» Records for the exercise:
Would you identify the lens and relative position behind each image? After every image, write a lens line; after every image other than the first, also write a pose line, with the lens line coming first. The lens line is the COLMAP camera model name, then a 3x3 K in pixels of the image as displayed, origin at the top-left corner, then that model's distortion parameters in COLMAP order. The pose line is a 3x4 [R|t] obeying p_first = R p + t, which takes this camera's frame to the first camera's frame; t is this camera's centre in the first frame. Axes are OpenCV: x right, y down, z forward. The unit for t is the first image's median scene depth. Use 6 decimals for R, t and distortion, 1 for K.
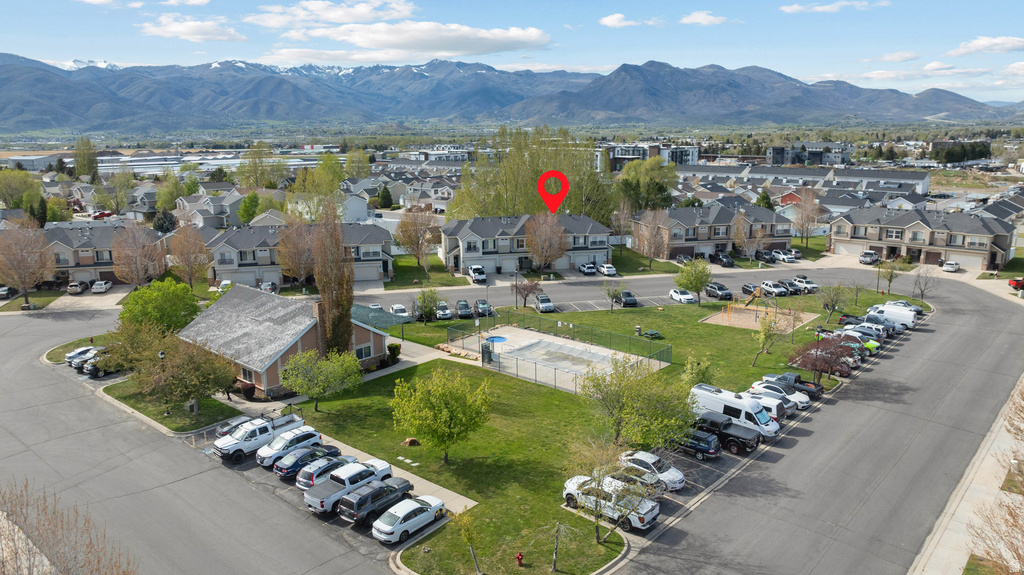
lens RADIAL K [[719.9, 0, 514.3], [0, 719.9, 284.0], [0, 0, 1]] dist [-0.041695, 0.047218]
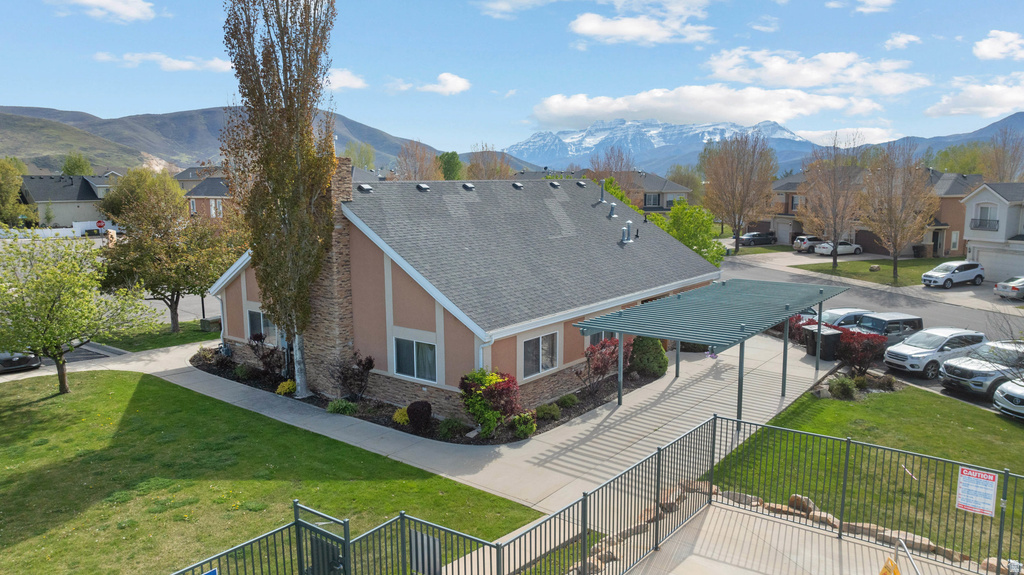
lens RADIAL K [[719.9, 0, 515.3], [0, 719.9, 293.2], [0, 0, 1]] dist [-0.041695, 0.047218]
pose [[0.059198, 0.160736, -0.985221, 0.049520], [-0.210588, 0.966751, 0.145070, 0.008719], [0.975781, 0.198887, 0.091079, 0.563912]]
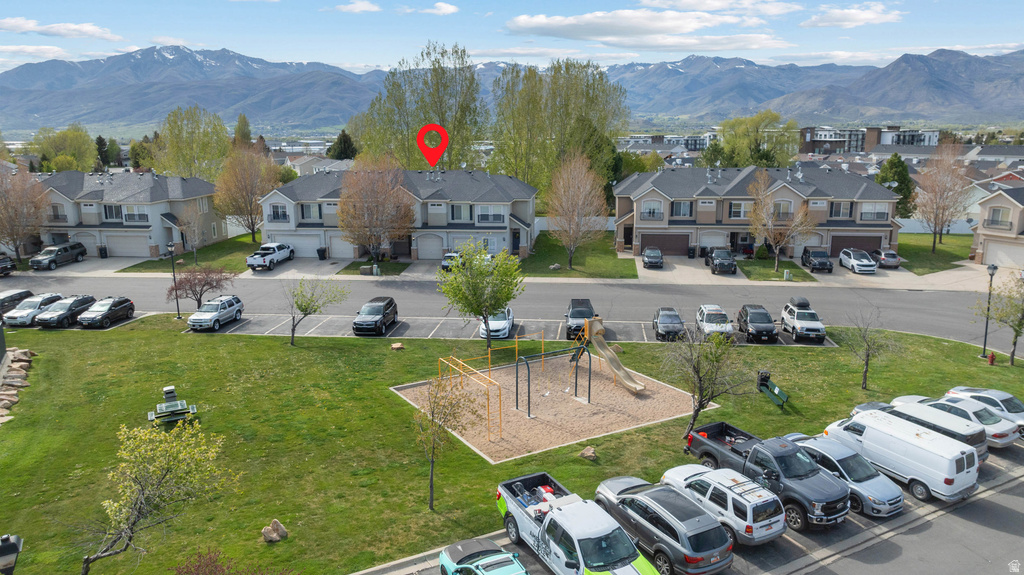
lens RADIAL K [[719.9, 0, 515.5], [0, 719.9, 284.0], [0, 0, 1]] dist [-0.041695, 0.047218]
pose [[0.943175, 0.070682, -0.324692, 0.316852], [-0.069733, 0.997459, 0.014574, -0.013090], [0.324897, 0.008895, 0.945708, 0.438556]]
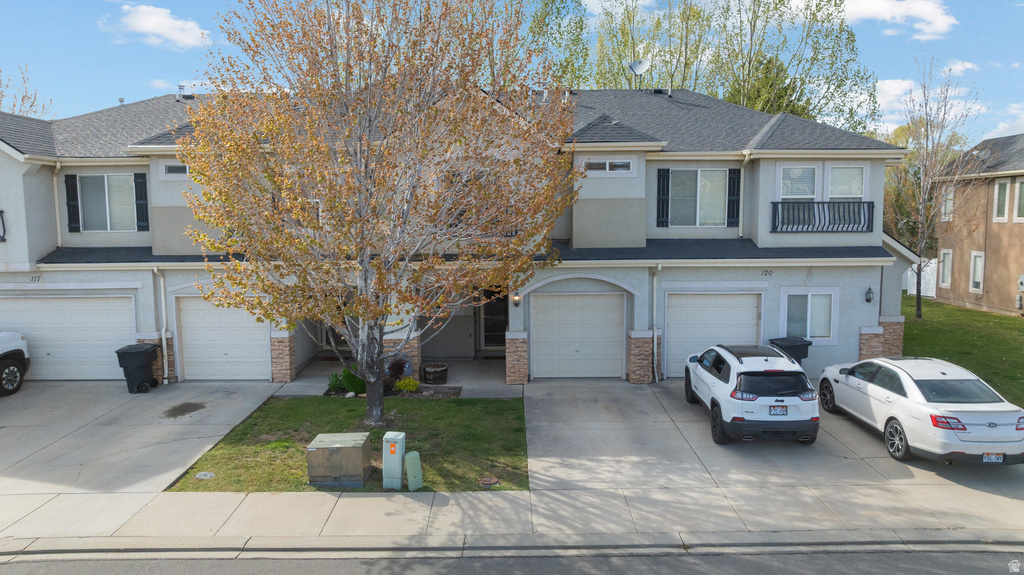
lens RADIAL K [[719.9, 0, 512.0], [0, 719.9, 282.9], [0, 0, 1]] dist [-0.041695, 0.047218]
pose [[0.973274, 0.018376, -0.228910, 0.084454], [-0.045613, 0.992402, -0.114270, -0.021819], [0.225071, 0.121658, 0.966717, 0.812006]]
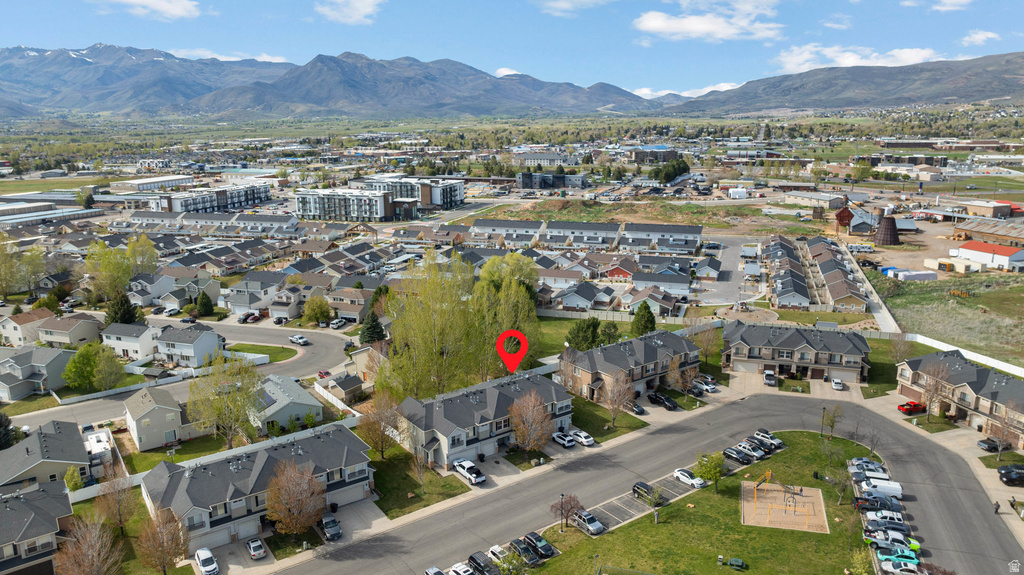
lens RADIAL K [[719.9, 0, 513.4], [0, 719.9, 286.6], [0, 0, 1]] dist [-0.041695, 0.047218]
pose [[0.920406, -0.092702, 0.379814, -0.302484], [0.086524, 0.995692, 0.033346, -0.255834], [-0.381269, 0.002171, 0.924462, 0.096769]]
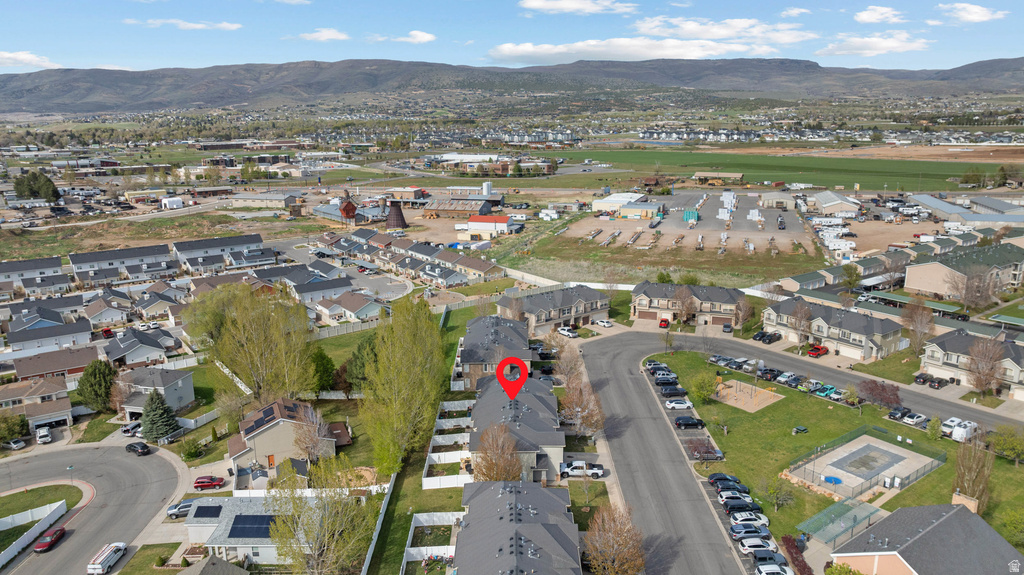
lens RADIAL K [[719.9, 0, 511.5], [0, 719.9, 287.7], [0, 0, 1]] dist [-0.041695, 0.047218]
pose [[0.219473, -0.227021, 0.948838, -0.828092], [0.215916, 0.959736, 0.179686, -0.393653], [-0.951426, 0.165434, 0.259653, 0.727300]]
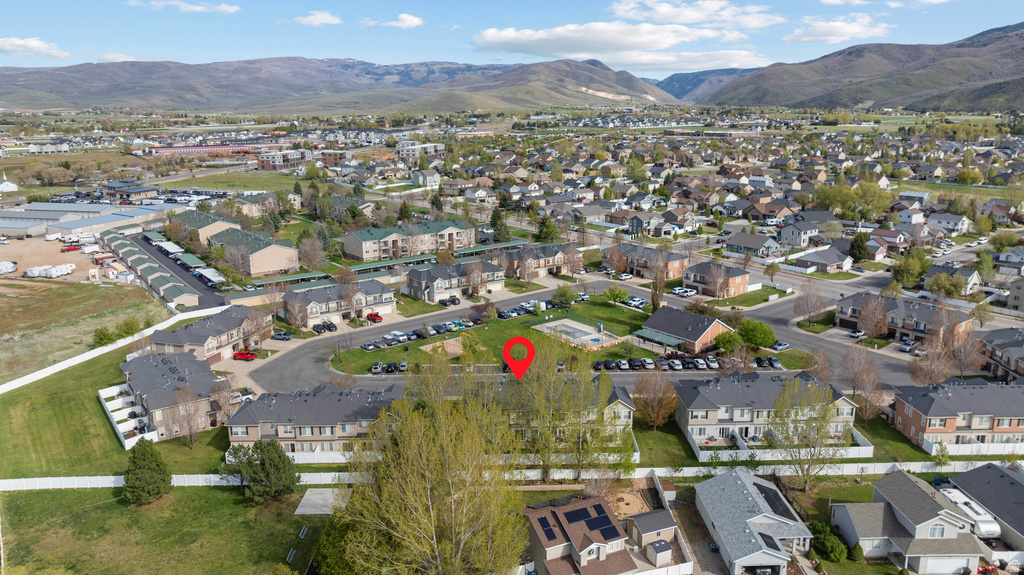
lens RADIAL K [[719.9, 0, 512.4], [0, 719.9, 286.5], [0, 0, 1]] dist [-0.041695, 0.047218]
pose [[-0.979259, -0.031952, 0.200075, -0.129868], [0.058929, 0.899881, 0.432136, -0.642794], [-0.193852, 0.434964, -0.879334, 1.810961]]
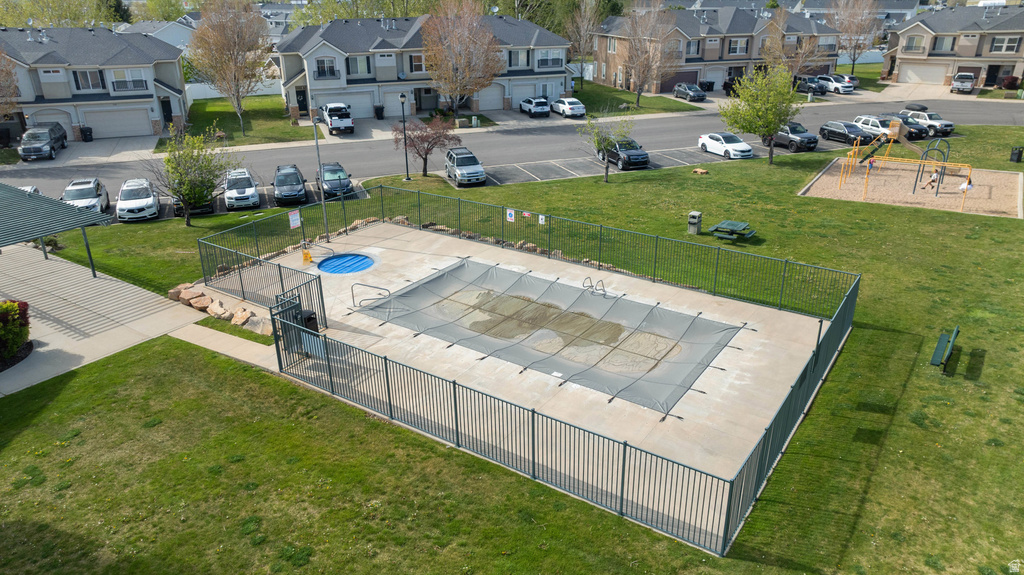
lens RADIAL K [[719.9, 0, 513.7], [0, 719.9, 286.8], [0, 0, 1]] dist [-0.041695, 0.047218]
pose [[0.992460, -0.049237, 0.112244, 0.012201], [0.028194, 0.982917, 0.181879, 0.014600], [-0.119282, -0.177343, 0.976894, 0.387548]]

» What you will do:
Quote the material exactly. Pictures stay out.

» Expected answer:
Would you identify the lens and relative position behind each image? After every image, write a lens line; after every image other than the first, also write a pose line, with the lens line coming first. The lens line is the COLMAP camera model name, then a 3x3 K in pixels of the image as displayed, origin at the top-left corner, then that model's distortion parameters in COLMAP order. The pose line is a 3x4 [R|t] obeying p_first = R p + t, which takes this camera's frame to the first camera's frame; t is this camera's centre in the first frame. Axes are OpenCV: x right, y down, z forward. The unit for t is the first image's median scene depth. Use 6 decimals for R, t and distortion, 1 for K.
lens RADIAL K [[719.9, 0, 514.3], [0, 719.9, 284.0], [0, 0, 1]] dist [-0.041695, 0.047218]
lens RADIAL K [[719.9, 0, 515.3], [0, 719.9, 293.2], [0, 0, 1]] dist [-0.041695, 0.047218]
pose [[0.059198, 0.160736, -0.985221, 0.049520], [-0.210588, 0.966751, 0.145070, 0.008719], [0.975781, 0.198887, 0.091079, 0.563912]]
lens RADIAL K [[719.9, 0, 515.5], [0, 719.9, 284.0], [0, 0, 1]] dist [-0.041695, 0.047218]
pose [[0.943175, 0.070682, -0.324692, 0.316852], [-0.069733, 0.997459, 0.014574, -0.013090], [0.324897, 0.008895, 0.945708, 0.438556]]
lens RADIAL K [[719.9, 0, 512.0], [0, 719.9, 282.9], [0, 0, 1]] dist [-0.041695, 0.047218]
pose [[0.973274, 0.018376, -0.228910, 0.084454], [-0.045613, 0.992402, -0.114270, -0.021819], [0.225071, 0.121658, 0.966717, 0.812006]]
lens RADIAL K [[719.9, 0, 513.4], [0, 719.9, 286.6], [0, 0, 1]] dist [-0.041695, 0.047218]
pose [[0.920406, -0.092702, 0.379814, -0.302484], [0.086524, 0.995692, 0.033346, -0.255834], [-0.381269, 0.002171, 0.924462, 0.096769]]
lens RADIAL K [[719.9, 0, 511.5], [0, 719.9, 287.7], [0, 0, 1]] dist [-0.041695, 0.047218]
pose [[0.219473, -0.227021, 0.948838, -0.828092], [0.215916, 0.959736, 0.179686, -0.393653], [-0.951426, 0.165434, 0.259653, 0.727300]]
lens RADIAL K [[719.9, 0, 512.4], [0, 719.9, 286.5], [0, 0, 1]] dist [-0.041695, 0.047218]
pose [[-0.979259, -0.031952, 0.200075, -0.129868], [0.058929, 0.899881, 0.432136, -0.642794], [-0.193852, 0.434964, -0.879334, 1.810961]]
lens RADIAL K [[719.9, 0, 513.7], [0, 719.9, 286.8], [0, 0, 1]] dist [-0.041695, 0.047218]
pose [[0.992460, -0.049237, 0.112244, 0.012201], [0.028194, 0.982917, 0.181879, 0.014600], [-0.119282, -0.177343, 0.976894, 0.387548]]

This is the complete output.